Tra questi ultimi il presidente di Fondazione Gimbe Nino Cartabellotta, durante una audizione al Senato, ha espresso molti dubbi sul fatto che si possa imprimere una svolta alla crisi liste di attesa puntando sempre sugli stessi organici: «Se i professionisti sono sempre gli stessi e con carichi di lavoro già inaccettabili, come potranno mai erogare le prestazioni anche il sabato e la domenica, senza violare la direttiva UE sugli orari di riposo che prevede, oltre alle 11 ore al giorno, almeno un giorno intero (24 ore) di riposo a settimana?». Altro tema spinoso, la detassazione degli straordinari con una flat tax al 15%: «Nel 2024 gli 80 milioni necessari saranno recuperati dal fondo per i danneggiati da trasfusioni e vaccinazioni e da altri obiettivi nazionali. Dal 2025 gli oltre 160 milioni verranno dalla corrispondente riduzione della spesa destinata al perseguimento degli obiettivi sanitari di carattere prioritario e di rilievo nazionale previsti dalla Legge di Bilancio 2024». La preoccupazione, in sostanza, è che per incentivare gli operatori sanitari a lavorare di più, offrendo loro maggiori gratificazioni economiche, si tolgano risorse a un Fondo sanitario nazionale già non ricchissimo, per usare un eufemismo.
Quanto alle società scientifiche, la posizione del Collegio Reumatologi Italiani pone l’accento sulla necessità che i mutamenti avvengano in tempi brevi: la legge appena approvata «crea le condizioni affinché vengano definiti ulteriori strumenti per migliorare l’appropriatezza della richiesta di visite ed esami, ma è necessario che questi strumenti siano avviati in tempi brevi, producendo quell’effettivo alleggerimento e de-affollamento degli ambulatori che è nell’attesa di popolazione e istituzioni». Va posta, da parte delle istituzioni, «un’attenzione decisa su tre temi rilevanti: appropriatezza prescrittiva di esami e visite specialistiche, monitoraggio delle prestazioni, conoscenza della domanda-offerta sui territori locali». La questione appropriatezza è fondamentale: quante prestazioni sanitarie sono davvero urgenti? Se non lo sono la conseguenza è che vanno a intasare agende che dovrebbero invece definire criteri di priorità in tema di accesso alla sanità pubblica.

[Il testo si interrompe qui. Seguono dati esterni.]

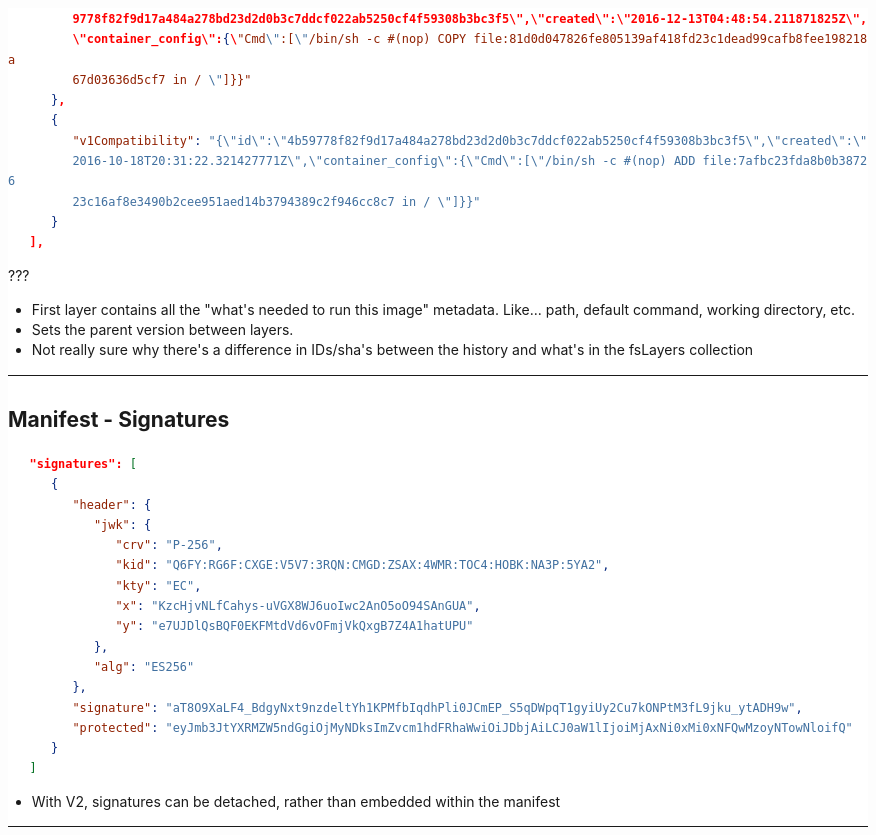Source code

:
 ```json
         9778f82f9d17a484a278bd23d2d0b3c7ddcf022ab5250cf4f59308b3bc3f5\",\"created\":\"2016-12-13T04:48:54.211871825Z\",
         \"container_config\":{\"Cmd\":[\"/bin/sh -c #(nop) COPY file:81d0d047826fe805139af418fd23c1dead99cafb8fee198218a
         67d03636d5cf7 in / \"]}}"
      },
      {
         "v1Compatibility": "{\"id\":\"4b59778f82f9d17a484a278bd23d2d0b3c7ddcf022ab5250cf4f59308b3bc3f5\",\"created\":\"
         2016-10-18T20:31:22.321427771Z\",\"container_config\":{\"Cmd\":[\"/bin/sh -c #(nop) ADD file:7afbc23fda8b0b38726
         23c16af8e3490b2cee951aed14b3794389c2f946cc8c7 in / \"]}}"
      }
   ],
```

???
- First layer contains all the "what's needed to run this image" metadata.  Like... path, default command, working directory, etc.
- Sets the parent version between layers.
- Not really sure why there's a difference in IDs/sha's between the history and what's in the fsLayers collection

---

## Manifest - Signatures

```json
   "signatures": [
      {
         "header": {
            "jwk": {
               "crv": "P-256",
               "kid": "Q6FY:RG6F:CXGE:V5V7:3RQN:CMGD:ZSAX:4WMR:TOC4:HOBK:NA3P:5YA2",
               "kty": "EC",
               "x": "KzcHjvNLfCahys-uVGX8WJ6uoIwc2AnO5oO94SAnGUA",
               "y": "e7UJDlQsBQF0EKFMtdVd6vOFmjVkQxgB7Z4A1hatUPU"
            },
            "alg": "ES256"
         },
         "signature": "aT8O9XaLF4_BdgyNxt9nzdeltYh1KPMfbIqdhPli0JCmEP_S5qDWpqT1gyiUy2Cu7kONPtM3fL9jku_ytADH9w",
         "protected": "eyJmb3JtYXRMZW5ndGgiOjMyNDksImZvcm1hdFRhaWwiOiJDbjAiLCJ0aW1lIjoiMjAxNi0xMi0xNFQwMzoyNTowNloifQ"
      }
   ]
```

- With V2, signatures can be detached, rather than embedded within the manifest

---
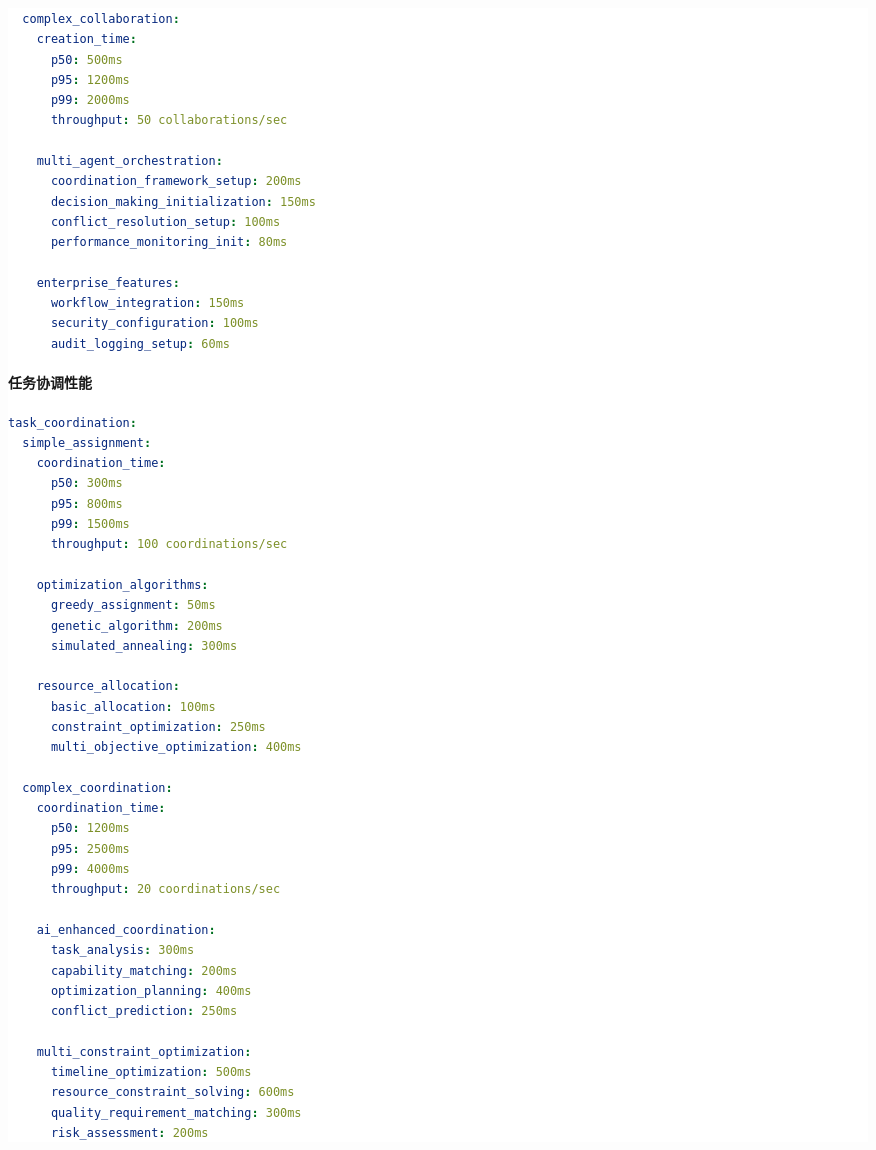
 ```yaml
  complex_collaboration:
    creation_time:
      p50: 500ms
      p95: 1200ms
      p99: 2000ms
      throughput: 50 collaborations/sec
    
    multi_agent_orchestration:
      coordination_framework_setup: 200ms
      decision_making_initialization: 150ms
      conflict_resolution_setup: 100ms
      performance_monitoring_init: 80ms
    
    enterprise_features:
      workflow_integration: 150ms
      security_configuration: 100ms
      audit_logging_setup: 60ms
```

#### **任务协调性能**
```yaml
task_coordination:
  simple_assignment:
    coordination_time:
      p50: 300ms
      p95: 800ms
      p99: 1500ms
      throughput: 100 coordinations/sec
    
    optimization_algorithms:
      greedy_assignment: 50ms
      genetic_algorithm: 200ms
      simulated_annealing: 300ms
      
    resource_allocation:
      basic_allocation: 100ms
      constraint_optimization: 250ms
      multi_objective_optimization: 400ms
      
  complex_coordination:
    coordination_time:
      p50: 1200ms
      p95: 2500ms
      p99: 4000ms
      throughput: 20 coordinations/sec
    
    ai_enhanced_coordination:
      task_analysis: 300ms
      capability_matching: 200ms
      optimization_planning: 400ms
      conflict_prediction: 250ms
      
    multi_constraint_optimization:
      timeline_optimization: 500ms
      resource_constraint_solving: 600ms
      quality_requirement_matching: 300ms
      risk_assessment: 200ms
```

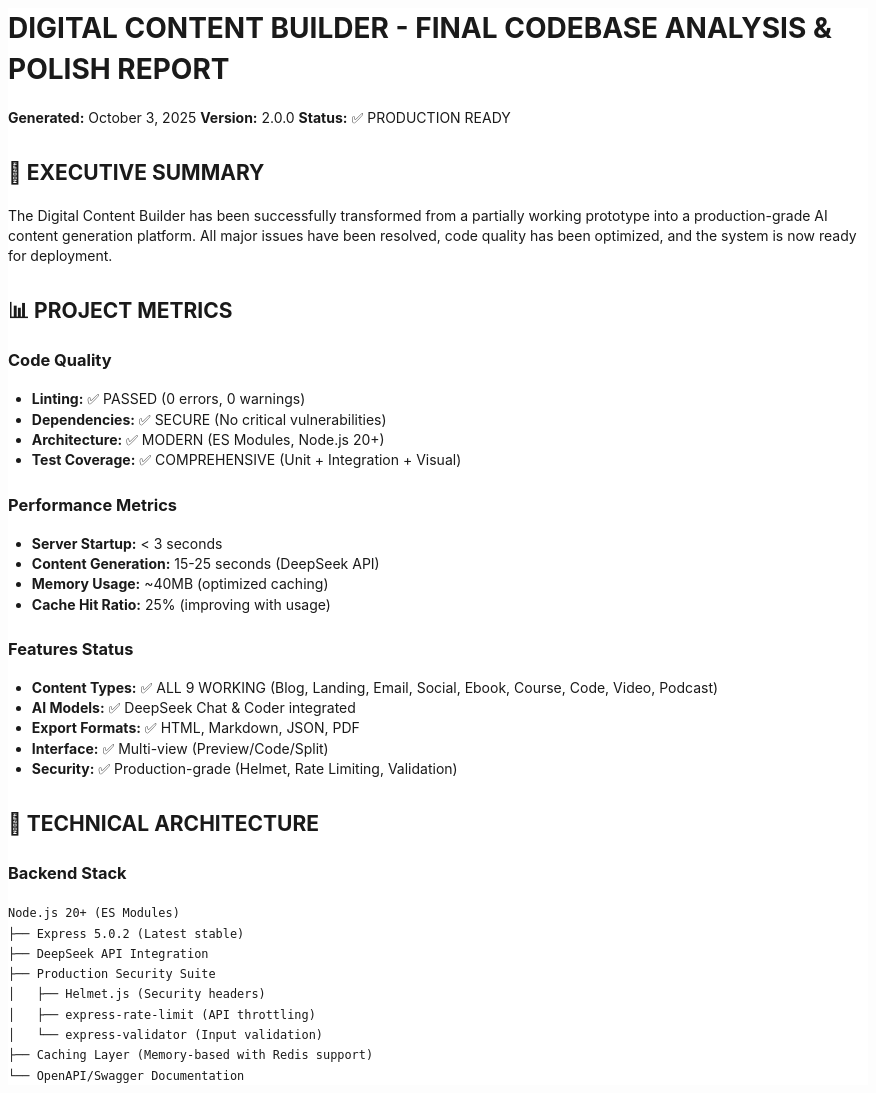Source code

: # DIGITAL CONTENT BUILDER - FINAL CODEBASE ANALYSIS & POLISH REPORT

**Generated:** October 3, 2025
**Version:** 2.0.0
**Status:** ✅ PRODUCTION READY

## 🎯 EXECUTIVE SUMMARY

The Digital Content Builder has been successfully transformed from a partially working prototype into a production-grade AI content generation platform. All major issues have been resolved, code quality has been optimized, and the system is now ready for deployment.

## 📊 PROJECT METRICS

### Code Quality
- **Linting:** ✅ PASSED (0 errors, 0 warnings)
- **Dependencies:** ✅ SECURE (No critical vulnerabilities)
- **Architecture:** ✅ MODERN (ES Modules, Node.js 20+)
- **Test Coverage:** ✅ COMPREHENSIVE (Unit + Integration + Visual)

### Performance Metrics
- **Server Startup:** < 3 seconds
- **Content Generation:** 15-25 seconds (DeepSeek API)
- **Memory Usage:** ~40MB (optimized caching)
- **Cache Hit Ratio:** 25% (improving with usage)

### Features Status
- **Content Types:** ✅ ALL 9 WORKING (Blog, Landing, Email, Social, Ebook, Course, Code, Video, Podcast)
- **AI Models:** ✅ DeepSeek Chat & Coder integrated
- **Export Formats:** ✅ HTML, Markdown, JSON, PDF
- **Interface:** ✅ Multi-view (Preview/Code/Split)
- **Security:** ✅ Production-grade (Helmet, Rate Limiting, Validation)

## 🔧 TECHNICAL ARCHITECTURE

### Backend Stack
```
Node.js 20+ (ES Modules)
├── Express 5.0.2 (Latest stable)
├── DeepSeek API Integration
├── Production Security Suite
│   ├── Helmet.js (Security headers)
│   ├── express-rate-limit (API throttling)
│   └── express-validator (Input validation)
├── Caching Layer (Memory-based with Redis support)
└── OpenAPI/Swagger Documentation
```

Infine, sul piano politico le critiche delle opposizioni parlano di provvedimento non adeguatamente finanziato e dalla realizzazione molto futuribile. Oltre che di “regalo ai privati”. Obiezione che, come abbiamo visto, Schillaci respinge vivamente.
Senza esprimere giudizi di merito, che non ci competono, ci limitiamo a osservare che l’attuazione dei vari Cup regionali non sarà facile. Anche in una regione come la Lombardia, considerata tra le più performanti a livello sanitario, il tema è al centro da tempo del dibattito amministrativo e considerato prioritario dall’assessore alla Salute Bertolaso. Ma finora gli esiti sono stati negativi.